At a company event on Saturday, Chen Lin, an early ByteDance employee, made his first appearance as Toutiao’s new CEO. That means Toutiao’s creator Zhang Yiming has handed the helm to Chen, who previously headed product management for the news app.
Zhang’s not going anywhere though. A company spokesperson told TechCrunch that he remains as the CEO of ByteDance, which operates a slew of media apps besides TikTok and Toutiao to lock horns with China’s tech giants Baidu, Alibaba, and Tencent.
The story of ByteDance started when Zhang created Toutiao in 2012. The news app collects articles and videos from third-party providers and uses AI algorithms to personalize content for users. Toutiao flew off the shelves and soon went on to incubate new media products, including a Quora-like Q&A platform and TikTok, known as Douyin in China.
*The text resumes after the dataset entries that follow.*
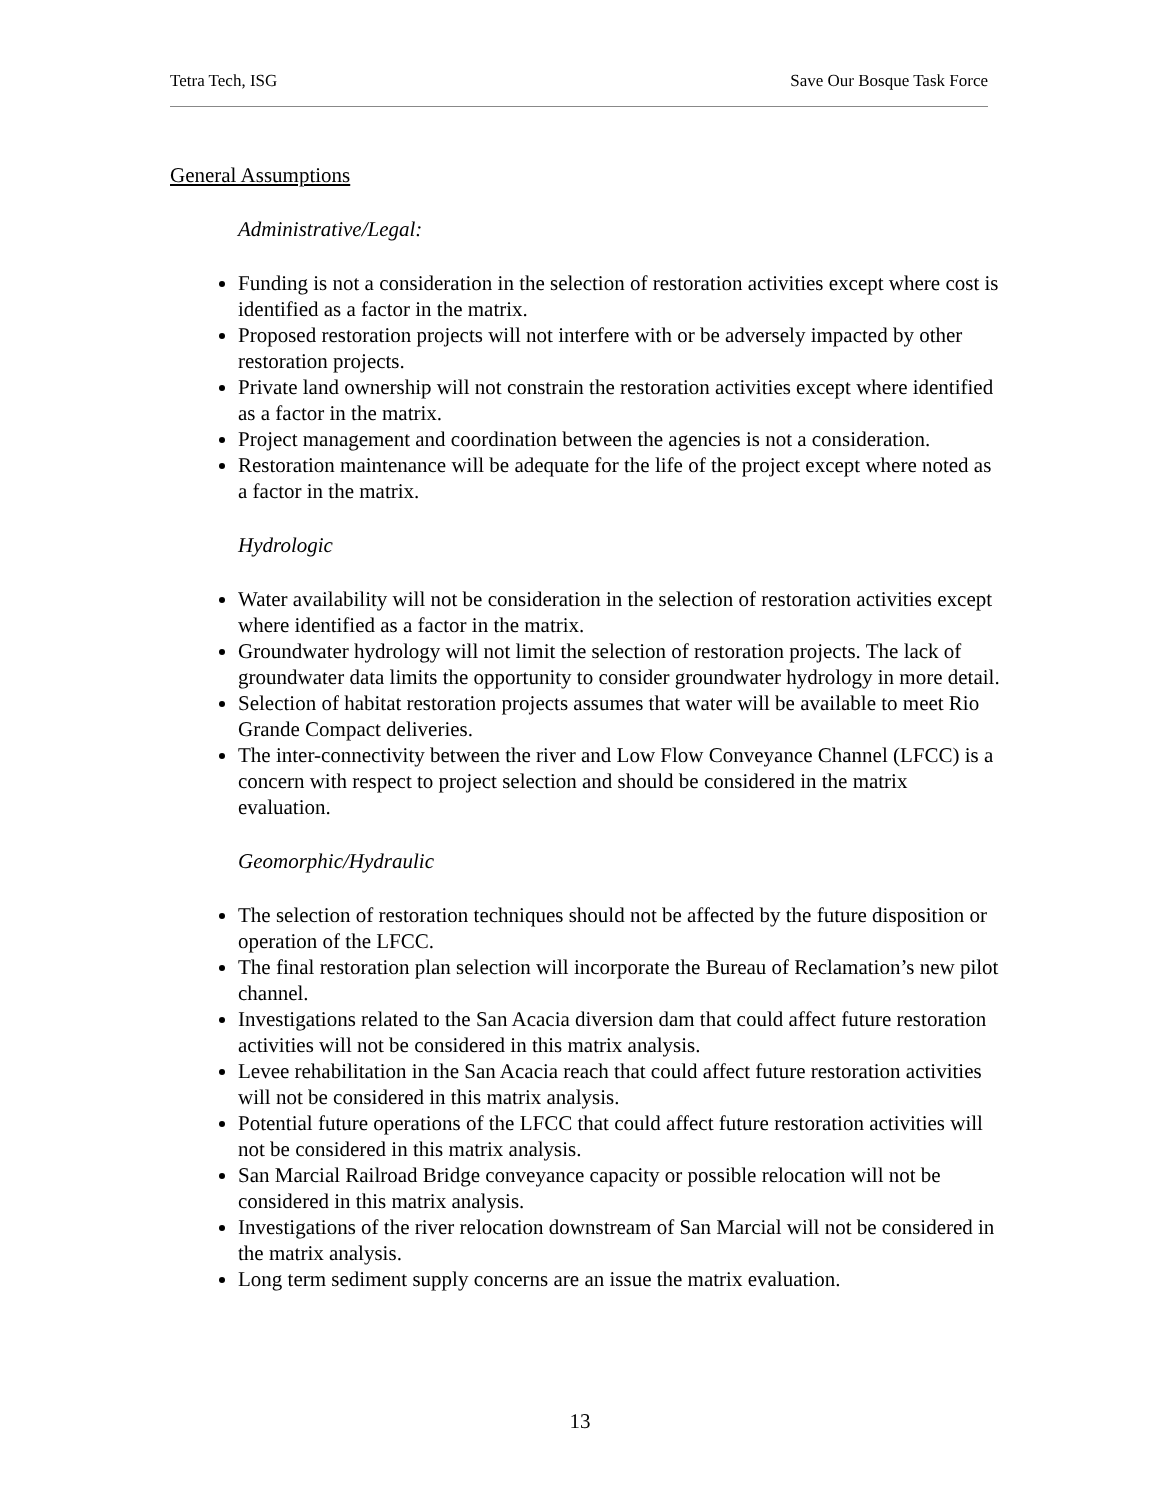Tetra Tech, ISG Save Our Bosque Task Force
General Assumptions
Administrative/Legal:
Funding is not a consideration in the selection of restoration activities except where cost is identified as a factor in the matrix.
Proposed restoration projects will not interfere with or be adversely impacted by other restoration projects.
Private land ownership will not constrain the restoration activities except where identified as a factor in the matrix.
Project management and coordination between the agencies is not a consideration.
Restoration maintenance will be adequate for the life of the project except where noted as a factor in the matrix.
Hydrologic
Water availability will not be consideration in the selection of restoration activities except where identified as a factor in the matrix.
Groundwater hydrology will not limit the selection of restoration projects. The lack of groundwater data limits the opportunity to consider groundwater hydrology in more detail.
Selection of habitat restoration projects assumes that water will be available to meet Rio Grande Compact deliveries.
The inter-connectivity between the river and Low Flow Conveyance Channel (LFCC) is a concern with respect to project selection and should be considered in the matrix evaluation.
Geomorphic/Hydraulic
The selection of restoration techniques should not be affected by the future disposition or operation of the LFCC.
The final restoration plan selection will incorporate the Bureau of Reclamation’s new pilot channel.
Investigations related to the San Acacia diversion dam that could affect future restoration activities will not be considered in this matrix analysis.
Levee rehabilitation in the San Acacia reach that could affect future restoration activities will not be considered in this matrix analysis.
Potential future operations of the LFCC that could affect future restoration activities will not be considered in this matrix analysis.
San Marcial Railroad Bridge conveyance capacity or possible relocation will not be considered in this matrix analysis.
Investigations of the river relocation downstream of San Marcial will not be considered in the matrix analysis.
Long term sediment supply concerns are an issue the matrix evaluation.
13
The handover may signal a need for Zhang to step back from daily operations in his brainchild and oversee strategies for ByteDance, which has swollen into the world’s highest-valued startup. The company spokesperson did not provide further details on the reshuffle.
Toutiao itself is installed on over 240 million monthly unique devices, which makes it a top news aggregator in China, according to data analytics firm iResearch. TikTok and Douyin collectively command 500 million monthly active users around the world, while Musical.ly has a userbase of 100 million, the company previously announced.
Toutiao’s success has prompted Tencent, which is best known for creating WeChat and controlling a large slice of China’s gaming market, to build its own AI-powered news app. Toutiao’s fledgling advertising business has also stepped on the toes of Baidu, which makes the bulk of its income from search ads. More recently, Toutiao muscled in on Alibaba’s territory with an ecommerce feature.
At the Saturday event, Chen also shared updates that hint at Toutiao’s growing ambition. For one, the news goliath is working to help content providers cash in through a suite of tools, for instance, ecommerce sales and virtual gifts from livestreaming. The move is poised to help Toutiao retain quality creators as the race to grab digital eyeball time intensifies in China.
Toutiao also recently launched its first wave of “mini programs,” or stripped-down versions of native apps that operate inside super apps like Toutiao. Tencent has proven the system to be a big traffic driver after WeChat mini programs crossed two million daily users.
Lastly, Toutiao said it will take more proactive measures to monitor what users consume. In recent months, the news app has run afoul of media regulators who slashed it for hosting illegal and “inappropriate” content. Douyin has faced similar criticisms. While ByteDance prides itself on automated distribution, the company has demonstrated a willingness to abide with government rules by hiring thousands of human censors and using AI to filter content.